Bunun yanından birkaç eksik daha gözüme çarptı:
- Güçlendirilmiş Parlamenter Sistem (GPS) uzlaşmasından ve içeriğinden bahis yoktu. Oysa dünyadaki otokratikleşme dalgasının en önemli boyutlarından biri siyasetin kişiselleşmesi (“başkanlıklaşması, ”presidentialization). Oysa Türkiye’de muhalefetin GPS uzlaşması sistem değişikliğinin ötesinde tam da bu tür bir başkanlıklaşma ve tek akıl eğilimini reddediyor ve ortak akıla dayalı bir siyaset kurmaya çalışıyor. Batı demokrasileri dahil birçok kamuoyunda olumlu yankı uyandıracak ve tanıdık bulunacak bir çaba.
- Aynı şekilde tüm dünyayı tehdit eden popülist otoriterliğe ve hakikat-ötesi siyasete atıf yoktu.

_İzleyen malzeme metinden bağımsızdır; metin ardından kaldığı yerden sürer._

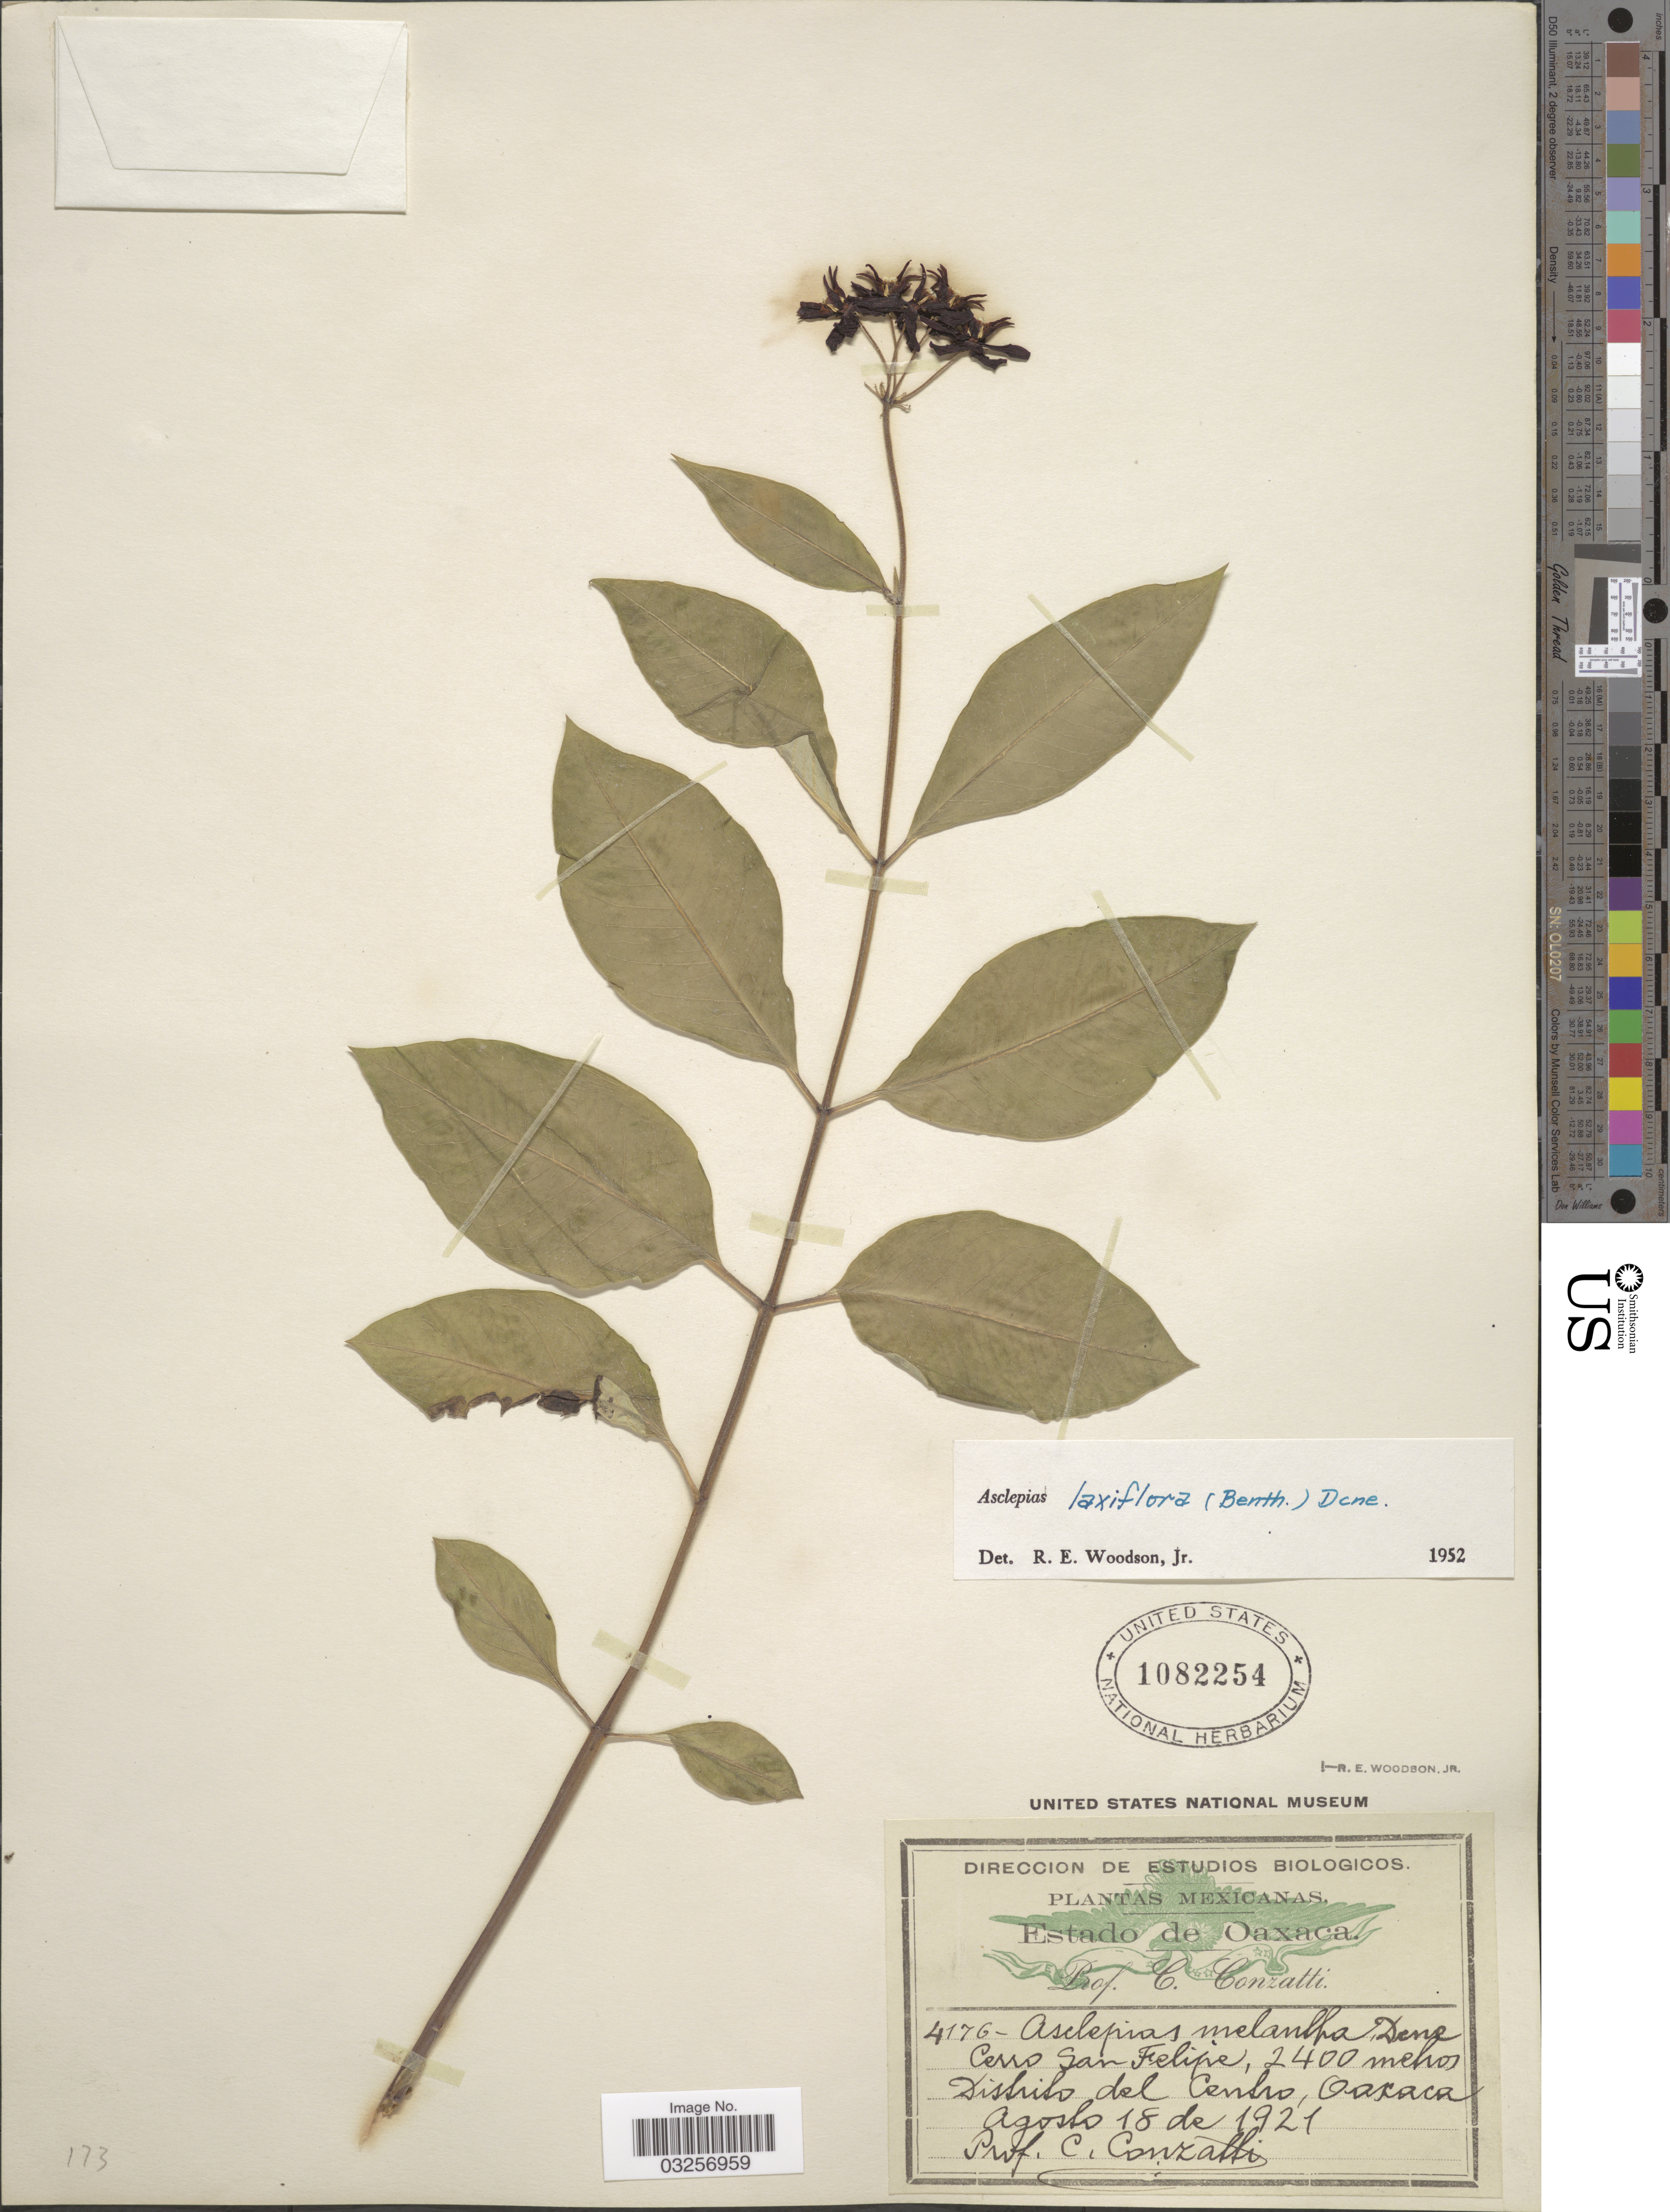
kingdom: Plantae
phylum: Tracheophyta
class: Magnoliopsida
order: Gentianales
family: Apocynaceae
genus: Asclepias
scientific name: Asclepias laxiflora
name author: Colla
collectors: C. Conzatti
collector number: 4176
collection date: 1921-08-18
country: Mexico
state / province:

Oysa Türkiye bu sorunları birçok ülkeden önce yaşadı. Bugün tüm demokrasiler bu tür siyasetlerle başa çıkmanın zorluklarını anlıyor. Bu sorunlarla ilişkilendirildildiğinde dünyanın muhalefetin geçmiş zorluklarını anlaması da daha kolaylaşacaktır.
- Yazı 6-parti ittifakında "milliyetçiler, liberaller, muhafazakârlar var" diyor ama sosyal demokratlardan bahsetmiyor. Oysa bugün dünya demokrasi kriziyle beraber bir kapitalizm krizini, demokrasi-kapitalizm evliliğinin çatırdamasını ve derinleşen sosyal adaletsizlikleri yaşıyor ve çözümler için sosyal demokrasiye bakan geniş kesimler var.
- Türkiye'de muhalefet sistem de sistem derken yazı buna değinmeyip aday konusunu tartışmış. Oysa muhalefetin kişiye değil kadroya ve programa yaptığı vurgu, ABD’den Fransa’ya ve Macaristan’a kamuoylarında anlaşılacak ve olumlu yankı uyandıracak bir gayret.
Devam edeceğiz.
---
[1] Mecliste anayasayı değiştirecek nitelikli çoğunluğa ulaşmak ideal olmak üzere, her iki durumun da demokrasiye geçiş için avantajları ve dezavantajları tartışılabilir.